Opened 9 months ago
Closed 9 months ago
#3319 closed help
North/South halos too small for advection error
Reported by: | ggxmy | Owned by: | annette |
---|---|---|---|
Component: | UM Model | Keywords: | |
Cc: | Platform: | Monsoon2 | |
UM Version: | 10.7 |
Description
Dear Helpdesk,
I tied to run my UM v10.7 GC3.1 suite (u-bv563), which is based on a previously running suite (u-br927), but the process 'coupled' gets crashed after a few minutes of running with an error below.
? Error from routine: LOCATE_HDPS
? Error message: North/South? halos too small for advection.
? See the following URL for more information:
? https://code.metoffice.gov.uk/trac/um/wiki/KnownUMFailurePoints
The Wiki page contains some explanations and instructions on this error. But before trying that I tried running u-br927, which ran OK a few months ago (as shown in http://cms.ncas.ac.uk/ticket/3203 ), and got the same (halo) error. Isn't this strange? Has any change been made on Monsoon recently that can cause a problem like this?

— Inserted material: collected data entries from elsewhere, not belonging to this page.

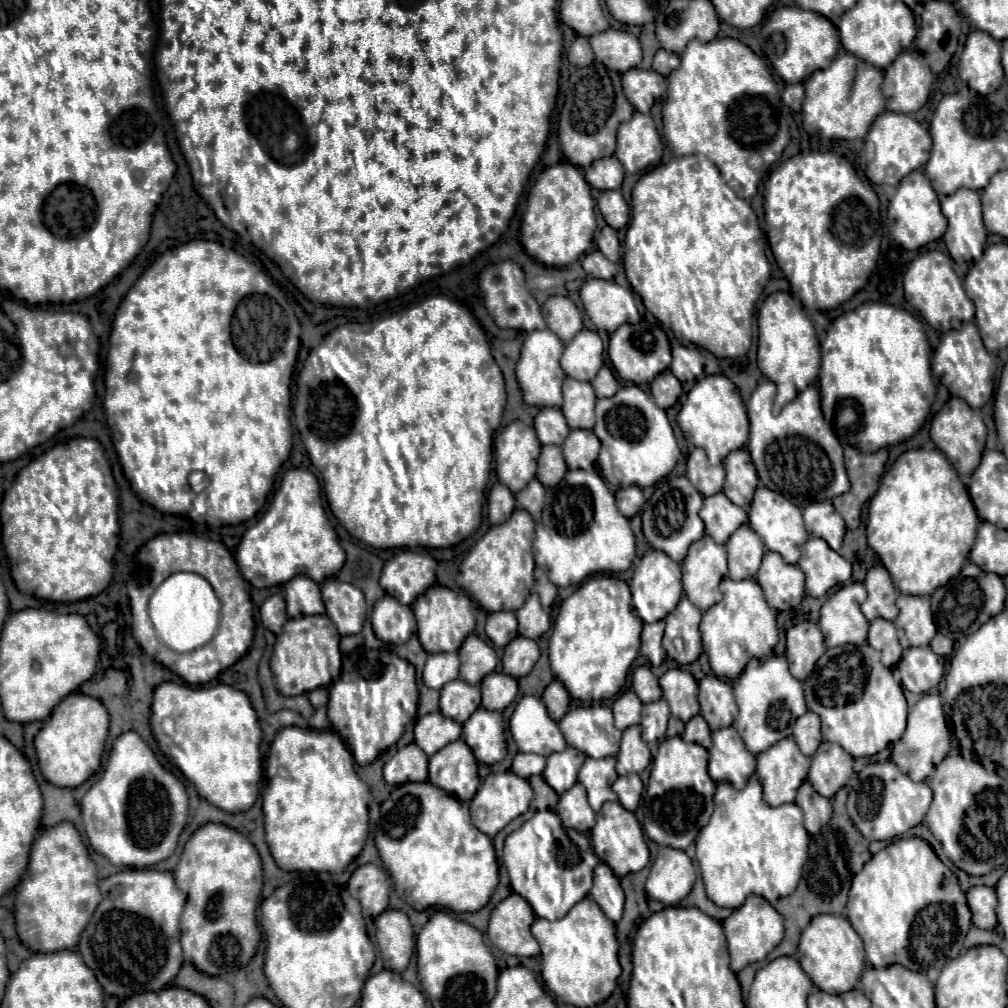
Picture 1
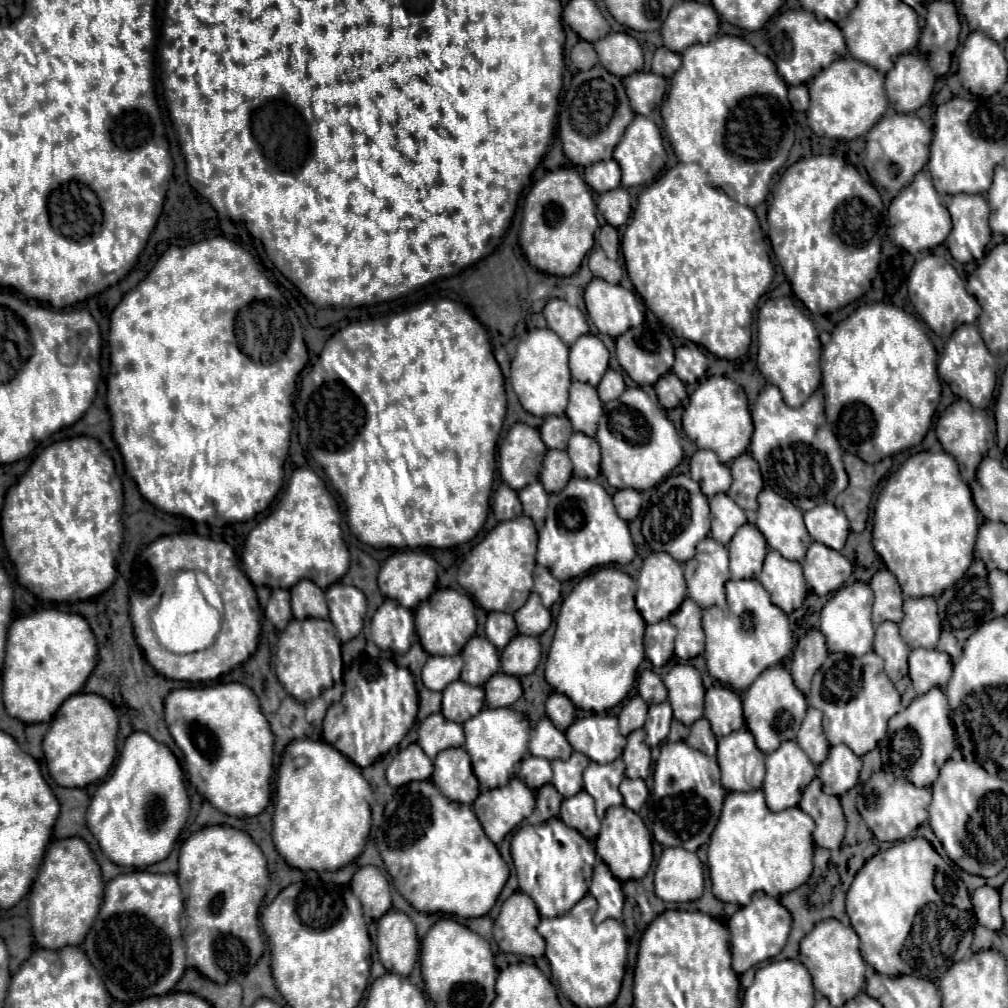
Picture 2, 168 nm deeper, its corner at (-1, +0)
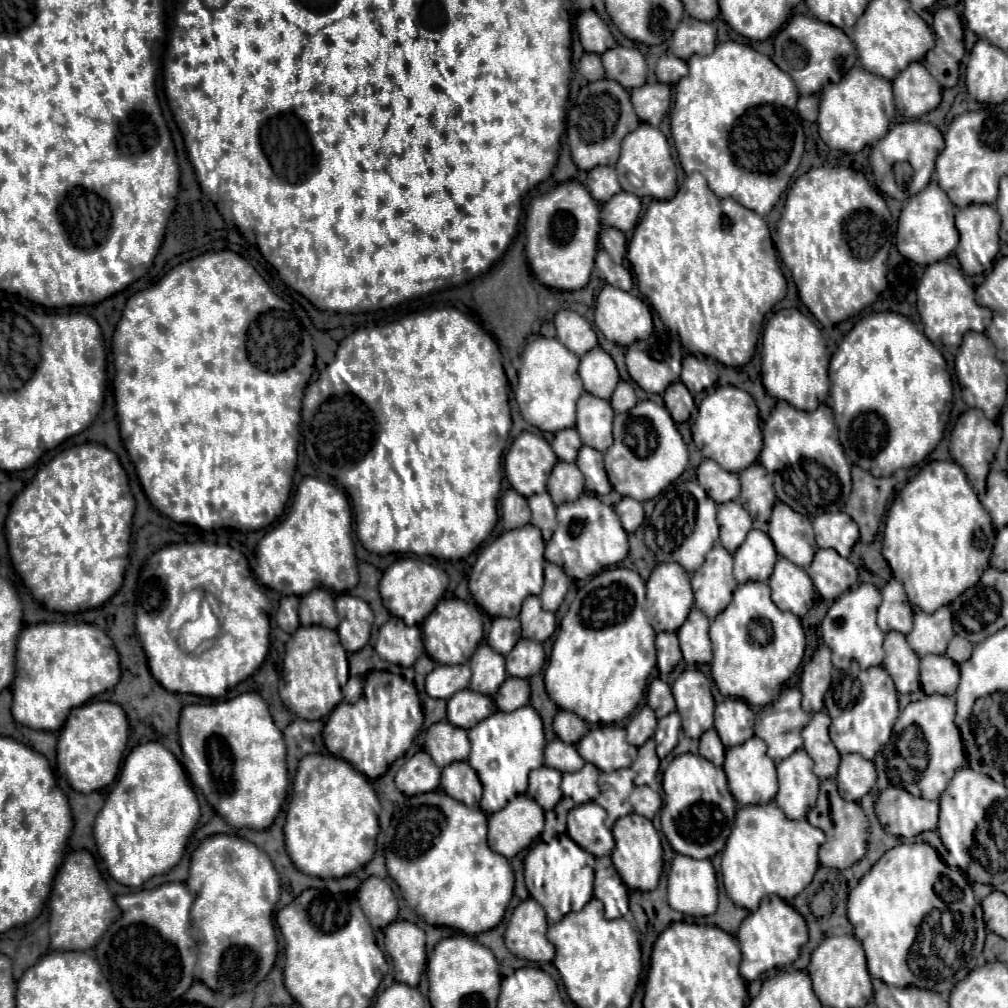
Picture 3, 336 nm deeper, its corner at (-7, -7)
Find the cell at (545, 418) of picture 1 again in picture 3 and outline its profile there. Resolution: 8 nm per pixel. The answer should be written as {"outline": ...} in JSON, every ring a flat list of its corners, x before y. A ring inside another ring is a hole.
{"outline":[[576,429,558,431,556,439,552,443,552,449,558,455,558,459,566,461,566,463,574,463,576,461,576,455,578,455,580,447,582,447,582,443,580,443,580,435,578,435]]}

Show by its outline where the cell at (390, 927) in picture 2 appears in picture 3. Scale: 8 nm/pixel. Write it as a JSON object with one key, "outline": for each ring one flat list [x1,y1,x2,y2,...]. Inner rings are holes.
{"outline":[[394,921,386,927,386,951,394,963,394,977,398,983,416,987,426,967,426,935,408,921]]}

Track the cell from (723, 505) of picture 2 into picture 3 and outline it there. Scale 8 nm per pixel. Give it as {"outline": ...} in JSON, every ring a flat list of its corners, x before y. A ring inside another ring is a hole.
{"outline":[[722,503,718,507,718,525,720,525,720,543,726,551,734,553,740,543,744,543,748,531,752,529,752,517,740,503]]}

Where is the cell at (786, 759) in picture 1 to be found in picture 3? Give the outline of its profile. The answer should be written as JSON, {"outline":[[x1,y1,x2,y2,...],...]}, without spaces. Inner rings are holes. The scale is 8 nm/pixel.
{"outline":[[804,749,794,751,778,763,778,795,776,805,788,819,802,819,814,807,818,797,818,777,812,771,812,759]]}

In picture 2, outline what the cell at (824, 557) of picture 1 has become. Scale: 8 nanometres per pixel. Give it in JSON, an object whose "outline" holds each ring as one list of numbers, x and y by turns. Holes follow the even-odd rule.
{"outline":[[810,544,802,560,806,584,818,594,826,596,836,592,852,574,852,564,840,552,826,548,824,544]]}

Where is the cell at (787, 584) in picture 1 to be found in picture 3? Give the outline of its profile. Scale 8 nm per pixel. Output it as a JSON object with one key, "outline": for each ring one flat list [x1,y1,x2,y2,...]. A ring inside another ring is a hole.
{"outline":[[780,557,774,573,770,577,772,601,782,611,790,611,798,617,804,617,814,603,814,585,808,579,808,573,802,567,796,567,792,561]]}

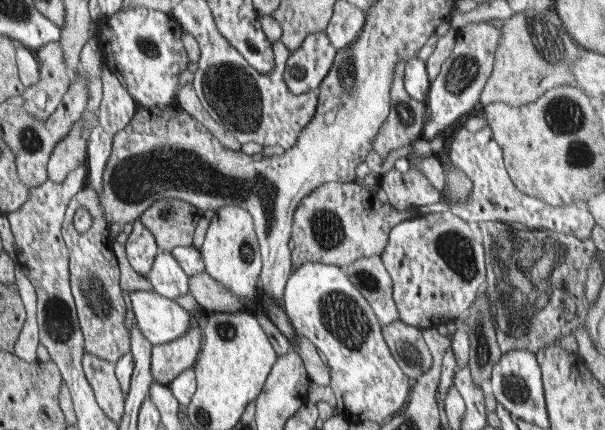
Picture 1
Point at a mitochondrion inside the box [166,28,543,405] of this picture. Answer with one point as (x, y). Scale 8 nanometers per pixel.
(231, 94)

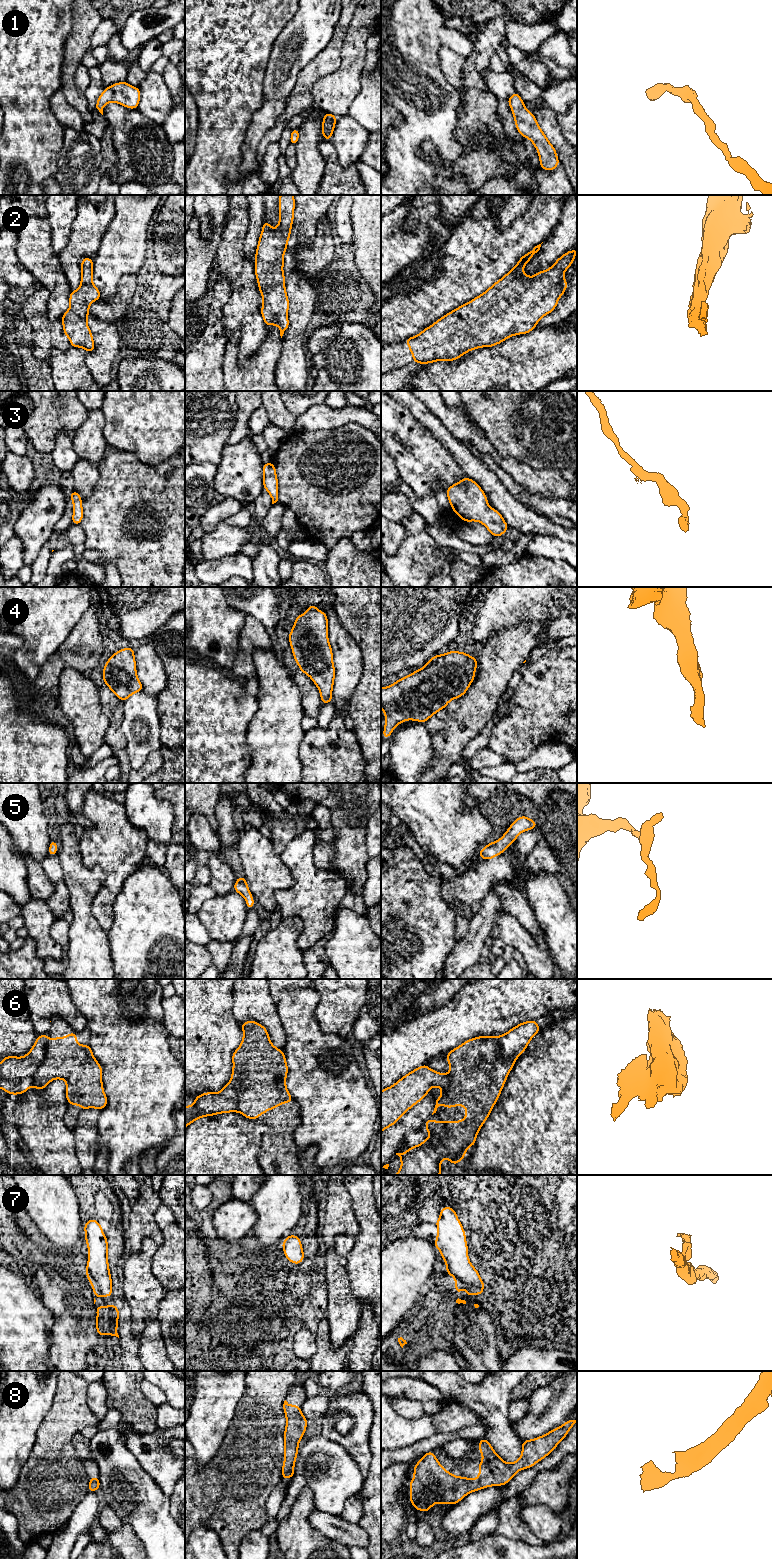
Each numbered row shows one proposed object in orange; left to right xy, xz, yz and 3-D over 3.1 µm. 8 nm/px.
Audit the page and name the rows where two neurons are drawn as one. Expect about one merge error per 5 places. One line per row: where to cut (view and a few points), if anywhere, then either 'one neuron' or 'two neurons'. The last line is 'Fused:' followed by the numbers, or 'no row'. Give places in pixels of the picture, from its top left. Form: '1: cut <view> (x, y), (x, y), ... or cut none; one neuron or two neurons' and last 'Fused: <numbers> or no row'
1: cut none; one neuron
2: cut none; one neuron
3: cut none; one neuron
4: cut none; one neuron
5: cut none; one neuron
6: cut xy (49, 1040), (45, 1050), (45, 1057), (33, 1076), (31, 1084); two neurons
7: cut none; one neuron
8: cut none; one neuron
Fused: 6

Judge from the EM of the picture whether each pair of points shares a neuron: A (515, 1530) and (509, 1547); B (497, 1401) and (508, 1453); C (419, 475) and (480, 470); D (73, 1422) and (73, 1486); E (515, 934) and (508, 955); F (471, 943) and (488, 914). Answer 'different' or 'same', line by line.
A: different
B: same
C: different
D: same
E: different
F: same

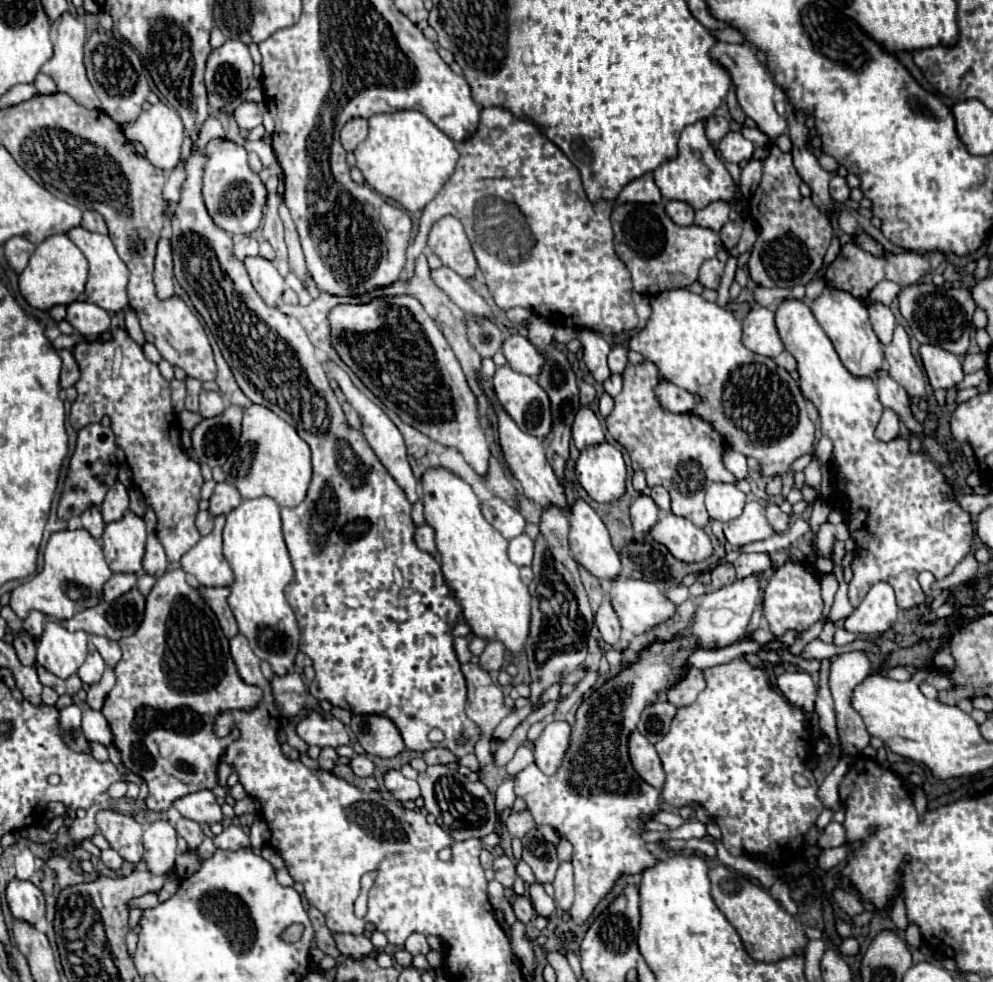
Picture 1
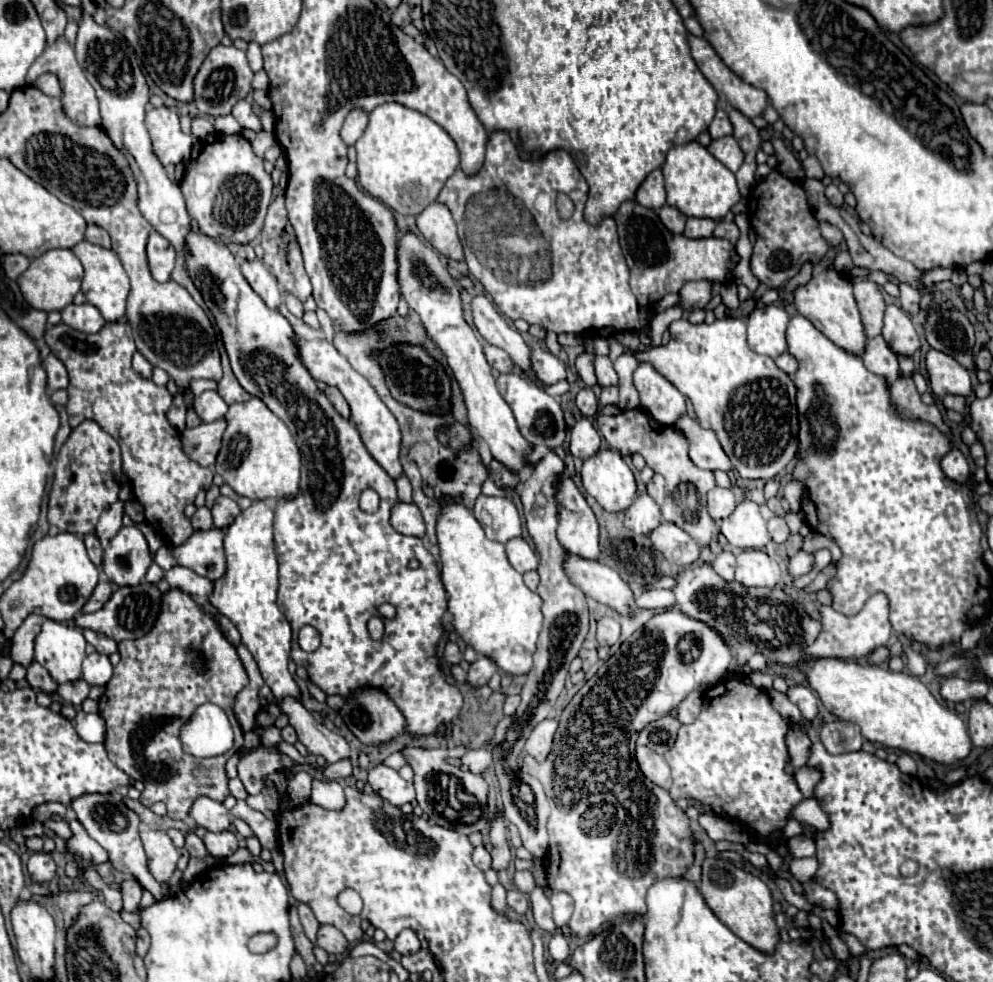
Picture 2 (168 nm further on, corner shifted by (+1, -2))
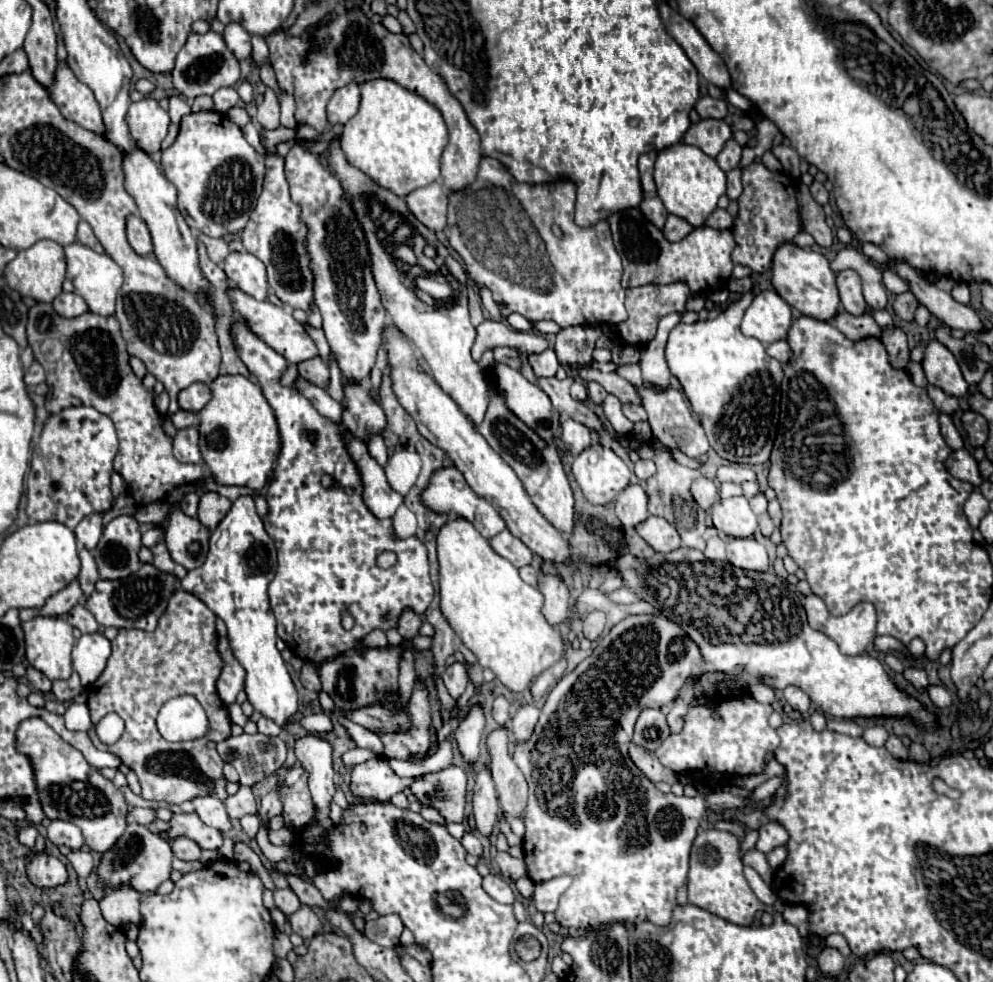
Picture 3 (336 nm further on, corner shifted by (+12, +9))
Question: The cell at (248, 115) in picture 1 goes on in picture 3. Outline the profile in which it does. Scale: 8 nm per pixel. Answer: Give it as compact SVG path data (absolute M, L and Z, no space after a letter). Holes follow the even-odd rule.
M221 87L215 95L213 95L213 101L215 101L215 109L219 113L225 113L227 109L239 105L239 95L235 91L235 87Z

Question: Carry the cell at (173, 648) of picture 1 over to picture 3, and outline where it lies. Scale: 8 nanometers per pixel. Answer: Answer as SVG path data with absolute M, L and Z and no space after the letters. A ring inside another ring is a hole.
M183 589L175 591L171 597L169 597L169 605L165 609L165 613L161 615L159 619L159 625L155 631L147 633L147 631L139 631L139 629L121 629L117 633L117 637L111 641L113 645L113 651L111 651L111 657L107 661L107 667L105 671L101 673L101 677L91 683L87 687L87 693L89 693L89 699L87 699L87 705L89 705L89 713L91 713L91 721L93 721L93 727L89 729L89 737L93 741L93 745L101 751L109 751L113 755L117 755L139 779L139 785L143 789L143 797L145 799L151 799L151 801L165 801L165 803L175 803L175 805L181 805L183 801L189 801L193 797L199 797L199 795L211 795L211 797L219 797L221 801L227 797L225 793L225 777L223 777L223 761L219 757L219 753L209 747L209 743L217 743L217 741L225 741L229 735L231 735L231 721L229 721L229 711L225 707L225 703L219 699L217 695L217 679L225 667L223 663L223 657L217 649L217 635L215 635L215 613L201 601L197 599L193 593L187 593ZM185 693L191 693L195 695L201 705L205 707L205 711L209 713L209 719L213 721L213 729L209 731L207 737L203 739L197 739L197 741L183 741L183 743L169 743L165 741L157 727L155 727L155 719L157 719L157 713L159 709L171 699L171 697L177 697L177 695L185 695ZM107 713L117 713L123 721L125 721L125 733L123 737L107 747L103 745L97 735L95 735L95 725L107 715Z

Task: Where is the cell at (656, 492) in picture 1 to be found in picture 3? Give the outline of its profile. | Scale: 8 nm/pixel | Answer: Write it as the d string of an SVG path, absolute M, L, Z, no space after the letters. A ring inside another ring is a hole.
M639 459L639 461L635 463L635 475L637 475L641 481L653 477L653 473L655 473L655 463L653 463L653 461Z

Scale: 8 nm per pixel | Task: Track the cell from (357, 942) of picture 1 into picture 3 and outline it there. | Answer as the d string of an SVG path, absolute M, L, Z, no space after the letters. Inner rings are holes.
M301 905L297 913L289 915L289 923L291 923L291 929L303 939L313 939L323 929L323 923L319 921L319 917L309 905Z

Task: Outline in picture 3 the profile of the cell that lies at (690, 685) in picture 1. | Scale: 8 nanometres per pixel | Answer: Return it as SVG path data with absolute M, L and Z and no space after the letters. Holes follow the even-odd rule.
M677 699L671 707L671 711L667 713L667 721L669 721L669 727L673 733L679 733L681 727L683 727L683 719L687 715L687 705L683 703L683 699Z

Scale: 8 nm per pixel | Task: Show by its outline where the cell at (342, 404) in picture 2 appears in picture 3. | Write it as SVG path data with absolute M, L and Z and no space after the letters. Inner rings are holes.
M315 357L313 361L303 361L299 365L299 375L305 381L309 381L309 383L325 389L325 391L329 389L329 369L327 369L325 361L319 357Z

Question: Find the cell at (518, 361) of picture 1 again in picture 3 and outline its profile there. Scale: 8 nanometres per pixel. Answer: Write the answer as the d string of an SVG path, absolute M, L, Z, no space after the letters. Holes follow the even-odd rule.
M545 349L541 353L531 353L529 363L533 365L533 371L539 377L553 377L559 369L559 361L557 361L553 349Z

Although these suites are never shown like they are committed because they have an additional file, they should basically be up to date. I may be making a minor changes though. So far I changed domain decomposition a bit smaller (36→28) but the result doesn't change.
Masaru
Change History (5)
comment:1 Changed 9 months ago by ros
comment:2 Changed 9 months ago by ggxmy
If there is no change on Monsoon what could have caused the change? I followed the instruction but that doesn't seem to give any helpful information. Or maybe I don't know where to look? Could you please check and see if there is any clue?
comment:3 Changed 9 months ago by annette
- Owner changed from um_support to annette
- Status changed from new to assigned
comment:4 Changed 9 months ago by annette
Hi Masaru,
If you are running a global model with the standard halo sizes, then this error usually means that the model has become unstable with unphysically large winds. And given that it fails straight away, it points to an issue with the input data files.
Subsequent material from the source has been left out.